Pasca terjadinya peristiwa bom Bali tahun 2002 lalu, pariwisata di pulau dewata itu merosot jauh. Turis yang biasanya sekitar 5.500 orang merosot sampai hanya menjadi 1.000 orang.
Kondisi itu sangat berdampak dan merugikan bagi masyarakat di sana secara keseluruhan.
Demikian diceritakan M. Jusuf Kalla saat bersaksi dalam sidang lanjutan terdakwa eks Sekjen Kemenlu, Sudjanan Parnohadiningrat di Pengadilan Tipikor Jakarta, Rabu (4/6).
Karenanya, selaku Menteri Koordinator Kesejahteraan Rakyat (Menkokesra) kala itu, JK mengambil beberapa langkah. Salah satunya, mengamankan Bali dengan melengkapi seluruh aparat kepolisian dengan sebaik-baiknya.
"Kedua mendorong turis dalam negeri antara lain dengan menyatukan hari libur," terang JK dalam sidang perkara dugaan korupsi penyelenggaraan seminar internasional di Kementerian Luar Negeri tahun 2004-2005 itu.
Nah, langkah lain yang dilakukan saat itu, masih kata JK, adalah dengan menjadikan Bali sebagai tempat penyelenggaraan konferensi.
"Supaya luar negeri tetap percaya bahwa Bali tidak hilang atau tidak rusak sama sekali maka memindahkan konferensi dari tempat lain ke Bali, baik konfrensi di dalam negeri Jakarta pindahkan ke Bali dan mengundang konferensi dari luar negeri ke Bali," kata cawapres nomor urut 2 ini.
"Agar Bali tetap menjadi tujuan perhatian dan wisata internasional sehingga masyarakat Bali bisa hidup," sambung pendamping Joko Widodo ini.

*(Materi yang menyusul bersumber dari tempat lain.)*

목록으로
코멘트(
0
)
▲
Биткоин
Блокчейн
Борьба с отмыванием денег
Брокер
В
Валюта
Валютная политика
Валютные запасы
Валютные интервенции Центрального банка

JK menambahkan, bahwa keputusan itu adalah keputusan darurat yang diambil oleh Presiden RI kala itu, Megawati Soekarnoputri.
"Sehingga kita berikan perintah agar semua konferensi internasional dipindahkan ke Bali agar Bali di dunia luar negeri tetap dikenal aman. Itu misinya," tandas Ketua Palang Merah Indonesia (PMI) itu.